Covid-19 is basically a respiratory disease in which patients can exhibit symptoms that are non-existent to severe requiring hospitalization. Despite primarily being a respiratory disease, the disease also affect other parts of the body. A study accepted for publication in the journal BMJ Open found that disease can also impact others organs as well. It is one of the key reasons of the estimated 1 in 10 people developing long Covid, where symptoms persist for weeks or months after the patient has come out of the severe phase of Covid-19.


Symptoms of long Covid can include a tight chest, coughing, tiredness, palpitations, feeling breathless, muscle pain, or difficulty focusing.

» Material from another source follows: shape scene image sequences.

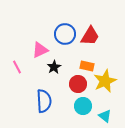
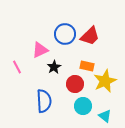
red trapezoid: rotated 15 degrees clockwise
red circle: moved 3 px left
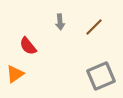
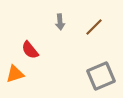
red semicircle: moved 2 px right, 4 px down
orange triangle: rotated 18 degrees clockwise
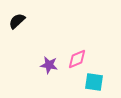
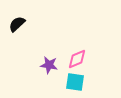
black semicircle: moved 3 px down
cyan square: moved 19 px left
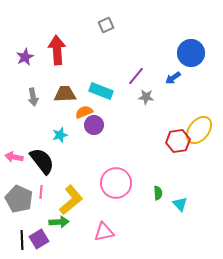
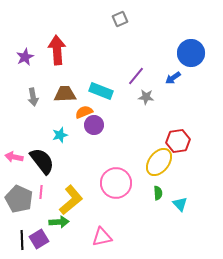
gray square: moved 14 px right, 6 px up
yellow ellipse: moved 40 px left, 32 px down
pink triangle: moved 2 px left, 5 px down
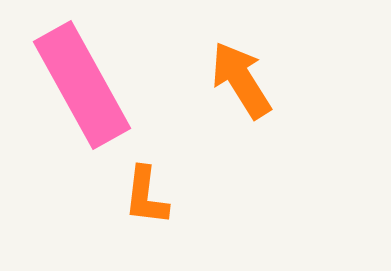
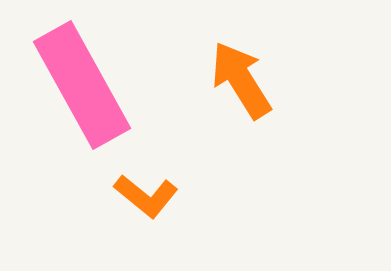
orange L-shape: rotated 58 degrees counterclockwise
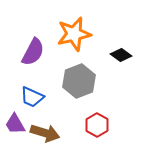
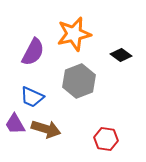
red hexagon: moved 9 px right, 14 px down; rotated 20 degrees counterclockwise
brown arrow: moved 1 px right, 4 px up
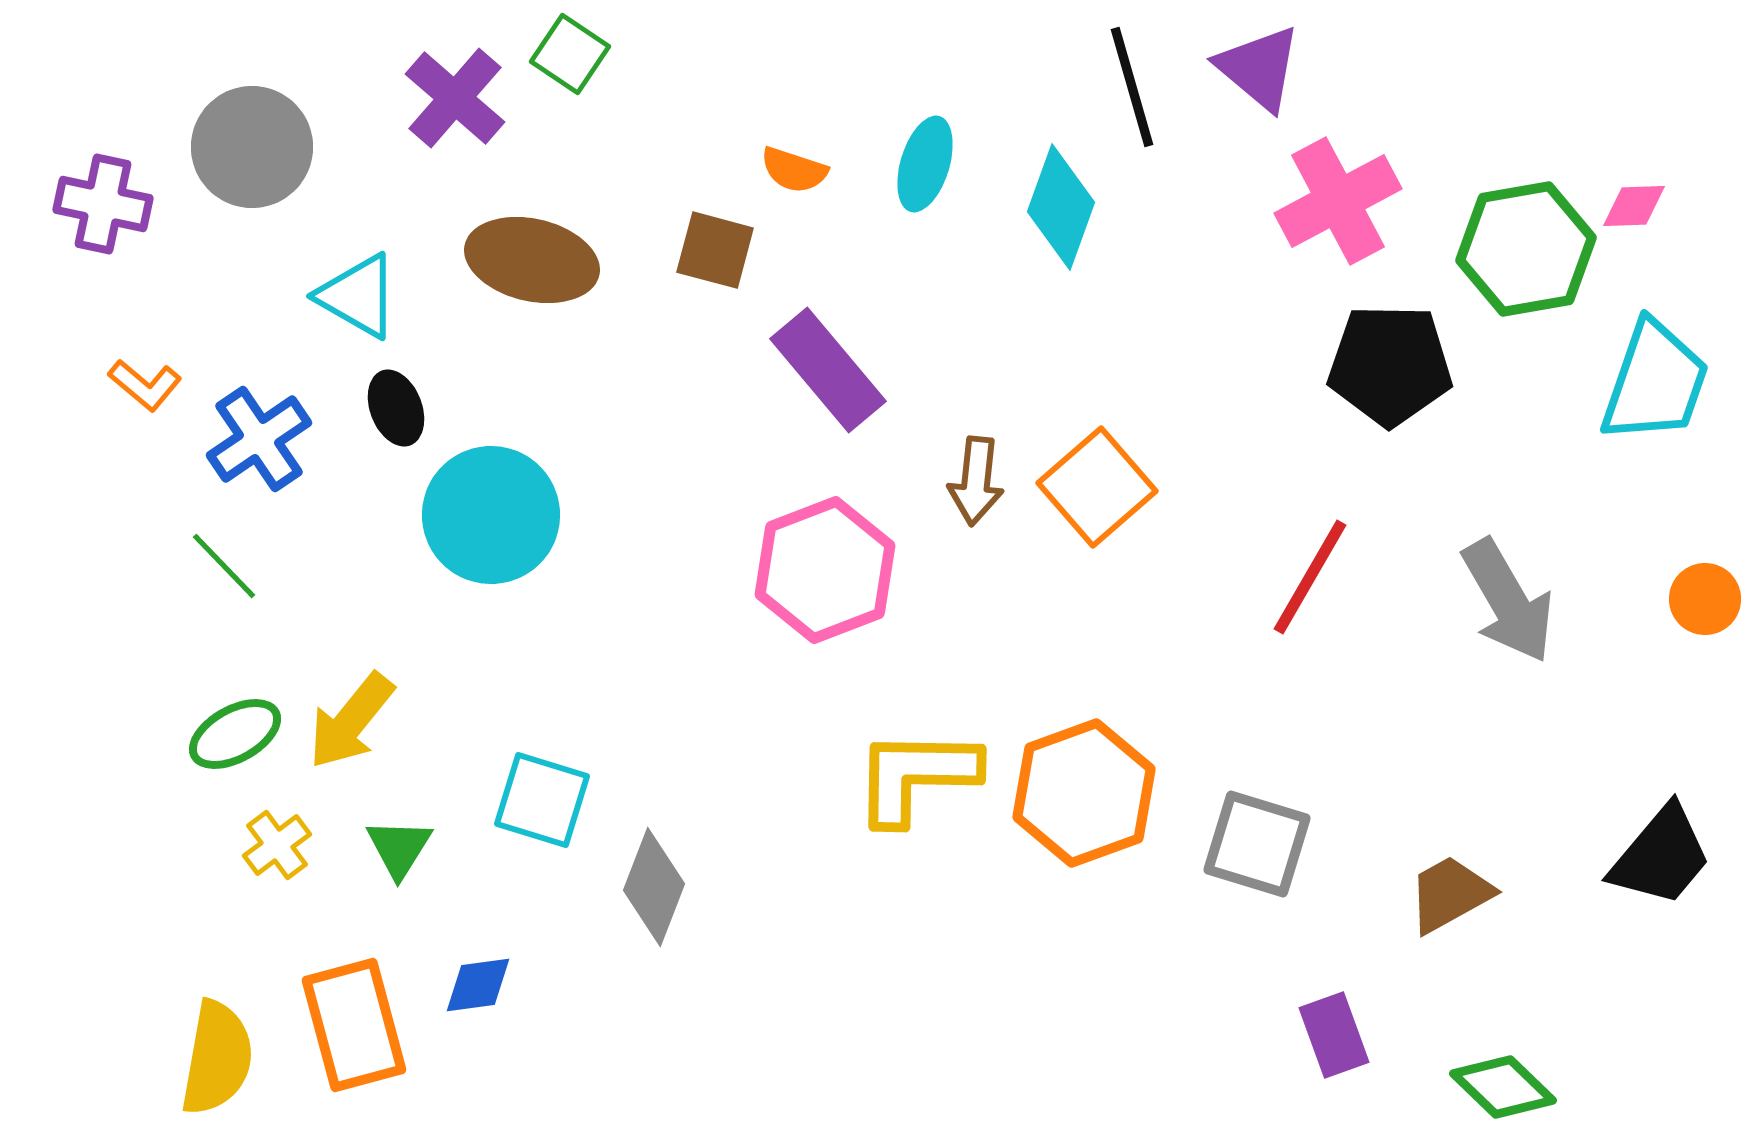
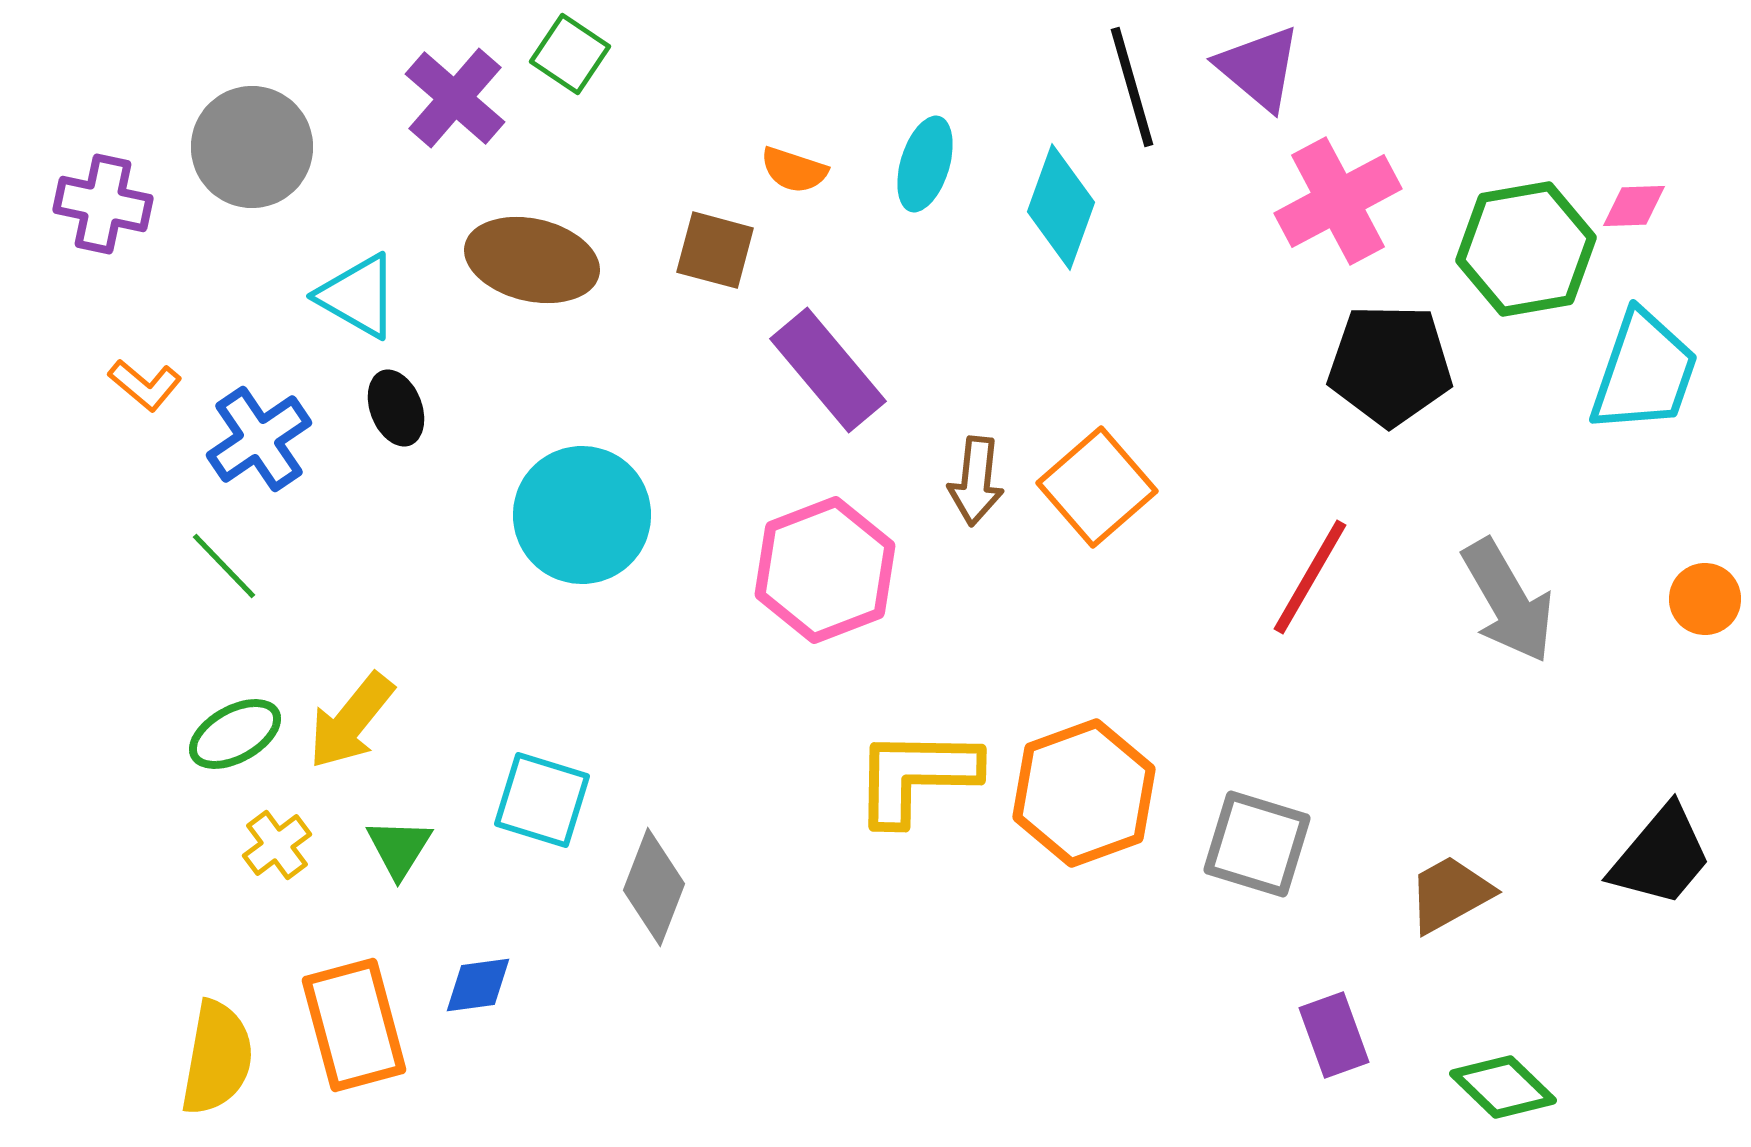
cyan trapezoid at (1655, 382): moved 11 px left, 10 px up
cyan circle at (491, 515): moved 91 px right
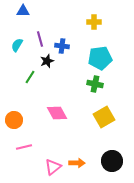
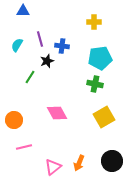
orange arrow: moved 2 px right; rotated 112 degrees clockwise
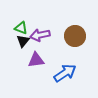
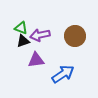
black triangle: rotated 32 degrees clockwise
blue arrow: moved 2 px left, 1 px down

What does the latest study suggest?


Researchers from Turkey and Qatar in their latest study published in the British Journal of Ophthalmology noted that nerve fibre loss and an increase in key immune cells on the surface of the eye, known as cornea, could be a potential identifying feature of long Covid.


It is because nerve fibres, which are referred to as thin wires branching off from specific nerve cells in the body, relay sensory information about pain among others to the central nervous system. In case of damage to such fibres, there can be a wide array of symptoms.


As per the findings, changes in the cornea were found to be mostly evident among those with neurological symptoms such as loss of taste and smell, headache, dizziness, numbness and neuropathic pain after being infected with Covid-19.